Nobody ever checks into the 86th Combat Support Hospital, behind the lines in Baghdad’s Green Zone, to be treated for a migraine, a flu bug, or the mumps. What doctors and nurses see instead is a violent waste of wounded youth. The patient arrives by helicopter, usually on a stretcher, sometimes unconscious, always bleeding. And if in passing through this trauma center he happens not to leave behind a limb, nevertheless, some spur or fraction of mind will be forsaken—his sense of immunity, his belief in luck. He may have been handing out candy to children when the sniper’s bullet found him. Or he was cruising “Route Irish” in the Red Zone when an IED blew up his Humvee.
IED stands for improvised explosive device, by which the military means a homemade bomb. Route Irish is also known as IED Alley, the most dangerous road in Iraq. I can understand why the military would rather say “collateral damage” than “innocent bystanders” or “civilian dead.” But how calling a bomb by a bunch of initials makes it less bomblike and scary is unfathomable. Although a subcommittee for euphemisms at the Pentagon may have imagined that “device” would suggest a sort of toy, the young men and women in the 86th Combat Support Hospital operating room, with shrapnel in their eyes or intestines hanging out, seem not to be have been deceived.
Nor are the handheld cameras of veteran documentarians Jon Alpert and Matthew O’Neill deceived. They spent two months in Baghdad, in the hospital, in choppers, on a basketball court, and on night patrol; interviewing soldiers, surgeons, chaplains, medevac personnel, and ER nurses; looking at tattoos, amputations, EKGs, and ESPN; listening to mortars, nicknames, gallows humor, and cell-phone conversations between young men attached to IV drips and their mothers Stateside; following up on who left “dirty” Iraq for more complicated surgery in Germany or at Walter Reed and who returned for another shift in the Red Zone. No one tells a camera that he or she loves this war or hates it. “Sheer madness” is expostulated once, but it’s a visceral response to an excess of torn viscera. Nobody mentions Rummy, Condi, or Osama. They are breaking hearts, not scoring points. And yet…
Alpert and O’Neill were doubtless invited to visit the 86th because the military is rightly proud of what these trauma teams have accomplished. Because of them, 90 percent of American soldiers wounded in Iraq have so far survived, the highest rate for any of our wars. Even so, for all its cool Frederick Wiseman reticence, its radar eye and sonar ear, Baghdad ER ends up sotto voce antiwar. It almost had to. The Pentagon has shrewdly tried to keep a lid on photographs of the wounded, of body bags and flag-draped containers of the dead. Nor is a hospital where you go if you seek approval for a war. A hospital is where we go behind the rhetorical curtain. It’s not an accident that TV medical series like M*A*S*H and China Beach were both so antiwar. The more we see what war really looks like—the terror in the eyes that contradicts the bravado in the chatter—the harder the questions we ask about it.

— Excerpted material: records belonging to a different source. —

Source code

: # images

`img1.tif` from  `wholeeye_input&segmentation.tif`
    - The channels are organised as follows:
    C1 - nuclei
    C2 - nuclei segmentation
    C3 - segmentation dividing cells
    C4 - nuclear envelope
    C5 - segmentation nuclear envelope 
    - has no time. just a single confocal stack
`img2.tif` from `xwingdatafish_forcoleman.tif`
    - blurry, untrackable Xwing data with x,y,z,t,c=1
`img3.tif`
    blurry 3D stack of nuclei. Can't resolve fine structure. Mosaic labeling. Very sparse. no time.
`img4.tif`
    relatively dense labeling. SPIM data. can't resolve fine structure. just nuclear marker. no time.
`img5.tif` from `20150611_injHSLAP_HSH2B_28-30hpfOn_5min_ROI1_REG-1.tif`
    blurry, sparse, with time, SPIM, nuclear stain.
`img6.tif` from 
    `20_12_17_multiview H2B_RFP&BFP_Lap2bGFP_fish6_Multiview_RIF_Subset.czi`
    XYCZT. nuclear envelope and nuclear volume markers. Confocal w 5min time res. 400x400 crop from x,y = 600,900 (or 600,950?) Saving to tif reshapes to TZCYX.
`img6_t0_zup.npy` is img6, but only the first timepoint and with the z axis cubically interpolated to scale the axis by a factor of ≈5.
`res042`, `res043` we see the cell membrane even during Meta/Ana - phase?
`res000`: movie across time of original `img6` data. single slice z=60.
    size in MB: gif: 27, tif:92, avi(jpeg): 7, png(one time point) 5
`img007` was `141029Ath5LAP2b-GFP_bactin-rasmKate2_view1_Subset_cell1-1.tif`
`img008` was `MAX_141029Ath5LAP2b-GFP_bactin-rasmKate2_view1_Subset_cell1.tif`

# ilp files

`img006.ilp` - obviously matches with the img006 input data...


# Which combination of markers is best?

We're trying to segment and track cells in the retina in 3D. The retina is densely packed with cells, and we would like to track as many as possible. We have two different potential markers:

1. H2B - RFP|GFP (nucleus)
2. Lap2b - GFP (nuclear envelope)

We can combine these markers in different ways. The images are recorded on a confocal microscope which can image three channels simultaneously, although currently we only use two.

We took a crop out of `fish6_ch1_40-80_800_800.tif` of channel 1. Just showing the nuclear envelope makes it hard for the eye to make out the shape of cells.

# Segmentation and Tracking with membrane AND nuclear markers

Moreover, when we look at the stigmata of Baghdad ER, and recall such videotapes as the beating of Rodney King and the beheading of Daniel Pearl, we are reminded all over again of the impudence and the avoidance behavior of media theorists. So what if the motives of the men and women behind the cameras happen to be mixed, whether one is too arty, another mercenary, a third a violence junkie? Or if our examination of the pictures they bring back from the wound is voyeuristic or pornographic? Or if such witness, competing for notice among so many other clamors, seems more authentic the more it is amateurish—handheld, homemade, accidental, satellite surveillance? Here is what happened. Our obligation is to think past what happened to why, to make distinctions and connections and a difference in the atrocious world.
HBO. Premieres Sunday, May 21, 8 P.M.